— start —

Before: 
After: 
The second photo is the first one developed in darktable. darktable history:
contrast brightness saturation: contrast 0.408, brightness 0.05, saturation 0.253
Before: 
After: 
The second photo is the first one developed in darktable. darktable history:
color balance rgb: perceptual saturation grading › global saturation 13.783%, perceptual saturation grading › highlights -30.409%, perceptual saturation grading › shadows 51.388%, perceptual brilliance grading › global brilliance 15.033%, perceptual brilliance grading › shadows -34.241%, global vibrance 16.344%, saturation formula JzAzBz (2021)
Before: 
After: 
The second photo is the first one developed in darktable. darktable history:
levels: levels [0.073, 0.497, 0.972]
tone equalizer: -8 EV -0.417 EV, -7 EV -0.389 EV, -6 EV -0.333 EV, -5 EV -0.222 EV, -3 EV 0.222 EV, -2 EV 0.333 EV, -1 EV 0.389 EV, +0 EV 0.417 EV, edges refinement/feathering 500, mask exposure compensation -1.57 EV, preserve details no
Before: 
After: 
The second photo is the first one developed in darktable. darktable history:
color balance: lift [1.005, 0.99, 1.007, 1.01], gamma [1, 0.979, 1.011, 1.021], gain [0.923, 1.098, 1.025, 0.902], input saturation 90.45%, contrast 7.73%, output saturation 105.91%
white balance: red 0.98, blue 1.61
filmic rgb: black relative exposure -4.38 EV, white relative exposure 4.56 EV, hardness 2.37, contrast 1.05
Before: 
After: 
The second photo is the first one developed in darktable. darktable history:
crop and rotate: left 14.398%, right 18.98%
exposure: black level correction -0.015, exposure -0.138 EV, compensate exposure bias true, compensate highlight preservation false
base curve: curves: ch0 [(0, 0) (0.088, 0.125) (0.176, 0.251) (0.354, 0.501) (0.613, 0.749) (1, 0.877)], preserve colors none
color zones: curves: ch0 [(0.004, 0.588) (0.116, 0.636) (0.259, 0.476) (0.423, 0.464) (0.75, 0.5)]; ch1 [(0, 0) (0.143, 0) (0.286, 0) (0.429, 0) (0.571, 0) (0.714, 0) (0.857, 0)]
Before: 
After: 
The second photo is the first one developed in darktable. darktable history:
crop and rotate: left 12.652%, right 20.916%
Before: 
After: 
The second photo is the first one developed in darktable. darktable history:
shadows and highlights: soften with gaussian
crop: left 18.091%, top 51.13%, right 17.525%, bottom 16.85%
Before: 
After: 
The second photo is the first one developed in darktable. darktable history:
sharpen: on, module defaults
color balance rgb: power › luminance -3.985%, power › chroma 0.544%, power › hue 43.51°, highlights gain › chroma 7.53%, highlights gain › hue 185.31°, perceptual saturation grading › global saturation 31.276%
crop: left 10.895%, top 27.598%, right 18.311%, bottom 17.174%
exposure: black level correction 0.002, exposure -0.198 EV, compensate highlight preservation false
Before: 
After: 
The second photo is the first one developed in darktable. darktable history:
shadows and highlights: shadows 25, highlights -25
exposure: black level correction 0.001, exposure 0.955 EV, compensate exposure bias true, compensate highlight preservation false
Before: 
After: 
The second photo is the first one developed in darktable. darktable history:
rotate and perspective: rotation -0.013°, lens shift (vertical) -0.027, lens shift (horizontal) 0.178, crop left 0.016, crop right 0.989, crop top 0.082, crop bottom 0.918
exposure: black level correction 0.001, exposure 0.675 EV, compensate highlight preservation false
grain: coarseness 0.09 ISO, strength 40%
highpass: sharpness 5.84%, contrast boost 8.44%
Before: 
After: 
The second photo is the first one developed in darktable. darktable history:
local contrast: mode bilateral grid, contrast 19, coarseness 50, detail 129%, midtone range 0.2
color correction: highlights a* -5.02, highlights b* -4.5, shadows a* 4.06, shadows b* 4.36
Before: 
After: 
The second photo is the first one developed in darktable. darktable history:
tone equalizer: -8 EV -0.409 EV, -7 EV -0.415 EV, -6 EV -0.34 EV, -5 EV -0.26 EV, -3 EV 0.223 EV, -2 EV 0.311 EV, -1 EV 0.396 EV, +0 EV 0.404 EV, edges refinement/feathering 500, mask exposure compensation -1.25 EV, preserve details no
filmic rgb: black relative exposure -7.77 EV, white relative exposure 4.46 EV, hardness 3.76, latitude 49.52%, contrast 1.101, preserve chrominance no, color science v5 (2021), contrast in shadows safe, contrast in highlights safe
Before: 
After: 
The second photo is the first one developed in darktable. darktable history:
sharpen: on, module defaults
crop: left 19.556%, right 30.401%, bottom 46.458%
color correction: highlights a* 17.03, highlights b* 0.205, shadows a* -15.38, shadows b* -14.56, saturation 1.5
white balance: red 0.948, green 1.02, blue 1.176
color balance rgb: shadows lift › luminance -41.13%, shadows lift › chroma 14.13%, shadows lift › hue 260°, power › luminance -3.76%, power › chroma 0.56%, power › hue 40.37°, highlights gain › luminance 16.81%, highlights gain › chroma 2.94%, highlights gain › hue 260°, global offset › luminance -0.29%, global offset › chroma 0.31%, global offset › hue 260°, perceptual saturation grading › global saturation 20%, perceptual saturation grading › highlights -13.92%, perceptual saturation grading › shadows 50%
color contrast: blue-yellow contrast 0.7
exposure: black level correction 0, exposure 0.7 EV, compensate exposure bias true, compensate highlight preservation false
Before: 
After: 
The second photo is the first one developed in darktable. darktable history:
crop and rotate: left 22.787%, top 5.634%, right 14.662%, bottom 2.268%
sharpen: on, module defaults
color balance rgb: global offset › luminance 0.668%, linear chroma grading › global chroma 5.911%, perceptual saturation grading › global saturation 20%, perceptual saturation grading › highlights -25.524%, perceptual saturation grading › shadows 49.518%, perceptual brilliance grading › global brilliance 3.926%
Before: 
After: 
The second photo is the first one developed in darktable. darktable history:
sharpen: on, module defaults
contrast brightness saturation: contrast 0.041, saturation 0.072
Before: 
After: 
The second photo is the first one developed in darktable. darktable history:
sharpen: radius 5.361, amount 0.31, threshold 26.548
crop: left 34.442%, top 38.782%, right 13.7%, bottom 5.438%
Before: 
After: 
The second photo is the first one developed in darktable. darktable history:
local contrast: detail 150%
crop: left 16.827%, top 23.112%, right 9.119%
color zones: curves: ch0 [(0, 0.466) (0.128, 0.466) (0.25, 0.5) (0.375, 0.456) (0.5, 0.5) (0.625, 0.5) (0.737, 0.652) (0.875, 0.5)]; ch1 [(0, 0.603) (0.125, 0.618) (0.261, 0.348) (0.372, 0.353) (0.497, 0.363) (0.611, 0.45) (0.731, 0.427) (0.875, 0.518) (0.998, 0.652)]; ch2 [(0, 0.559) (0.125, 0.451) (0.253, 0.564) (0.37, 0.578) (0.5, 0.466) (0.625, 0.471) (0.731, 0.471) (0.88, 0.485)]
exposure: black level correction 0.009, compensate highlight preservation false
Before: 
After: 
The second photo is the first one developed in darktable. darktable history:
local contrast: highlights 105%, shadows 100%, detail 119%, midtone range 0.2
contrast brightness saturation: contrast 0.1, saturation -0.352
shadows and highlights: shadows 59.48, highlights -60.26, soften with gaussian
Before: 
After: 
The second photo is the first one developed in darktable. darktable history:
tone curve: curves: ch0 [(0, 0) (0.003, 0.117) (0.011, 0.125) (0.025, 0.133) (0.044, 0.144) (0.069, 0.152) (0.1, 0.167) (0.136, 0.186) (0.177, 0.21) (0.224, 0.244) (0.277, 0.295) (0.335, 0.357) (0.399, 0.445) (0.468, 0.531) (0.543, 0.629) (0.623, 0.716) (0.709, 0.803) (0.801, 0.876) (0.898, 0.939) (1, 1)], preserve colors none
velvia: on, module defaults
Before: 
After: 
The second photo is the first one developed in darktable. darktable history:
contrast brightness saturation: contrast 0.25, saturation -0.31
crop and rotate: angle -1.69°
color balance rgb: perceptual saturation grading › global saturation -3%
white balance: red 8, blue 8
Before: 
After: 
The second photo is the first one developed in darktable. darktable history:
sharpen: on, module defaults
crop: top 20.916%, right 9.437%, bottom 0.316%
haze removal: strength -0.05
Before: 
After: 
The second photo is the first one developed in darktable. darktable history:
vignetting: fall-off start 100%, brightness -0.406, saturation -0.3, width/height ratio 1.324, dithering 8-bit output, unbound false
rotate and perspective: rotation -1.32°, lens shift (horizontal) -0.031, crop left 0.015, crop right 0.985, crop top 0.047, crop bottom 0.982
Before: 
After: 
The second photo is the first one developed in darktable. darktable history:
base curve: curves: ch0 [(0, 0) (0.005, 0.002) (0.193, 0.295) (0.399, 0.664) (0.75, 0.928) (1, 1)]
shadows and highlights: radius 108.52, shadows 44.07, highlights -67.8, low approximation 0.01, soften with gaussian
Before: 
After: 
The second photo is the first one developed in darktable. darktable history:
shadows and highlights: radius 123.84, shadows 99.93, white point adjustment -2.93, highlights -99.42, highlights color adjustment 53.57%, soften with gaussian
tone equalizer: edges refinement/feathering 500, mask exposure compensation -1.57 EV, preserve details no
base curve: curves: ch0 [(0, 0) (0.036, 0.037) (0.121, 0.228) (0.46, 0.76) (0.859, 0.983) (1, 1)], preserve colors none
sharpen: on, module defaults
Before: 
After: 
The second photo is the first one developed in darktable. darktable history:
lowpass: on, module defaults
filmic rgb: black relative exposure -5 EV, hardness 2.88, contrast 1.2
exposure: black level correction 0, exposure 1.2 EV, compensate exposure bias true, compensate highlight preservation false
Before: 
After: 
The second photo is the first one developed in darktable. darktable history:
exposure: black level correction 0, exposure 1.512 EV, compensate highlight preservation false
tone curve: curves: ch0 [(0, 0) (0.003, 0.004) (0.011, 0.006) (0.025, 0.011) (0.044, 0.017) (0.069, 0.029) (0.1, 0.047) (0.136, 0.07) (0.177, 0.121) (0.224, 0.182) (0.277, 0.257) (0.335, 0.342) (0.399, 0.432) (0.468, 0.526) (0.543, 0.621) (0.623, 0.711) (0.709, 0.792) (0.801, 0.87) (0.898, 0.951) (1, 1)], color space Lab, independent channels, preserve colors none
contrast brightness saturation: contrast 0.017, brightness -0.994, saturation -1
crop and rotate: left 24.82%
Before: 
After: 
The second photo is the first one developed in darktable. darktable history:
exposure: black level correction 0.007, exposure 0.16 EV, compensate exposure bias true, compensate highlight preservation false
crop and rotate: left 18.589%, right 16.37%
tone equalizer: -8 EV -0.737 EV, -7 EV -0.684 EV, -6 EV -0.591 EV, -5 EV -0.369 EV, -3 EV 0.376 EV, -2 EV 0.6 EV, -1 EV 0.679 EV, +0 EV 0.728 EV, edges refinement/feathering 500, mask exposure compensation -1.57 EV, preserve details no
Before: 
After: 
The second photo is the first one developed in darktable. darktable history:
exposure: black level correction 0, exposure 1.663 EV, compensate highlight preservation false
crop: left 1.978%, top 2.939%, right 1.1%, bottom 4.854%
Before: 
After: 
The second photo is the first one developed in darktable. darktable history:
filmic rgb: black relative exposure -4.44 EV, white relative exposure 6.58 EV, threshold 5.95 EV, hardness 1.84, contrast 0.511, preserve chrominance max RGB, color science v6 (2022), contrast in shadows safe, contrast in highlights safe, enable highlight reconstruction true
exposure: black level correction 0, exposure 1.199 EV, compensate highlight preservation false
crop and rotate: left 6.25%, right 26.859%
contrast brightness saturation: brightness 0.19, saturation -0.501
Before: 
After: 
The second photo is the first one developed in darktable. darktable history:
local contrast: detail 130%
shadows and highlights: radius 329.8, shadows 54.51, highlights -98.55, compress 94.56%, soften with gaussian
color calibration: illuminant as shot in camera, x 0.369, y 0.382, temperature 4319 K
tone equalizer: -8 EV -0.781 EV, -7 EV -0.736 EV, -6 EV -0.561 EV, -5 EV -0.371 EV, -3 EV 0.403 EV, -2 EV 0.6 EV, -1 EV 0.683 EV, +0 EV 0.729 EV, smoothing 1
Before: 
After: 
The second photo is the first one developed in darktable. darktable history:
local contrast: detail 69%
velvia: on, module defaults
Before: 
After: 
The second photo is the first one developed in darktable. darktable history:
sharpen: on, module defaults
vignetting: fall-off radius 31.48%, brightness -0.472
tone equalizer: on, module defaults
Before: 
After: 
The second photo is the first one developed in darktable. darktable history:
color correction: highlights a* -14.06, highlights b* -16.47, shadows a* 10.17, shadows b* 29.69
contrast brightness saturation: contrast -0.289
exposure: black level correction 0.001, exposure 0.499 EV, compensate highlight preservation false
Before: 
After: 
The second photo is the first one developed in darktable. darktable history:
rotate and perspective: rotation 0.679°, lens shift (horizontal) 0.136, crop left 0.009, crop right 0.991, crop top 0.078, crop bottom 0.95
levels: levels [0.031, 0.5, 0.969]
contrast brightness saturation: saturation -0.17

— end —

*Given instruction*. Copy out, character for character, everything from the start of the rows above down to the line containing "filmic rgb: black relative exposure -4.38", including both of those ends.

*Task result*.
Before: 
After: 
The second photo is the first one developed in darktable. darktable history:
contrast brightness saturation: contrast 0.408, brightness 0.05, saturation 0.253
Before: 
After: 
The second photo is the first one developed in darktable. darktable history:
color balance rgb: perceptual saturation grading › global saturation 13.783%, perceptual saturation grading › highlights -30.409%, perceptual saturation grading › shadows 51.388%, perceptual brilliance grading › global brilliance 15.033%, perceptual brilliance grading › shadows -34.241%, global vibrance 16.344%, saturation formula JzAzBz (2021)
Before: 
After: 
The second photo is the first one developed in darktable. darktable history:
levels: levels [0.073, 0.497, 0.972]
tone equalizer: -8 EV -0.417 EV, -7 EV -0.389 EV, -6 EV -0.333 EV, -5 EV -0.222 EV, -3 EV 0.222 EV, -2 EV 0.333 EV, -1 EV 0.389 EV, +0 EV 0.417 EV, edges refinement/feathering 500, mask exposure compensation -1.57 EV, preserve details no
Before: 
After: 
The second photo is the first one developed in darktable. darktable history:
color balance: lift [1.005, 0.99, 1.007, 1.01], gamma [1, 0.979, 1.011, 1.021], gain [0.923, 1.098, 1.025, 0.902], input saturation 90.45%, contrast 7.73%, output saturation 105.91%
white balance: red 0.98, blue 1.61
filmic rgb: black relative exposure -4.38 EV, white relative exposure 4.56 EV, hardness 2.37, contrast 1.05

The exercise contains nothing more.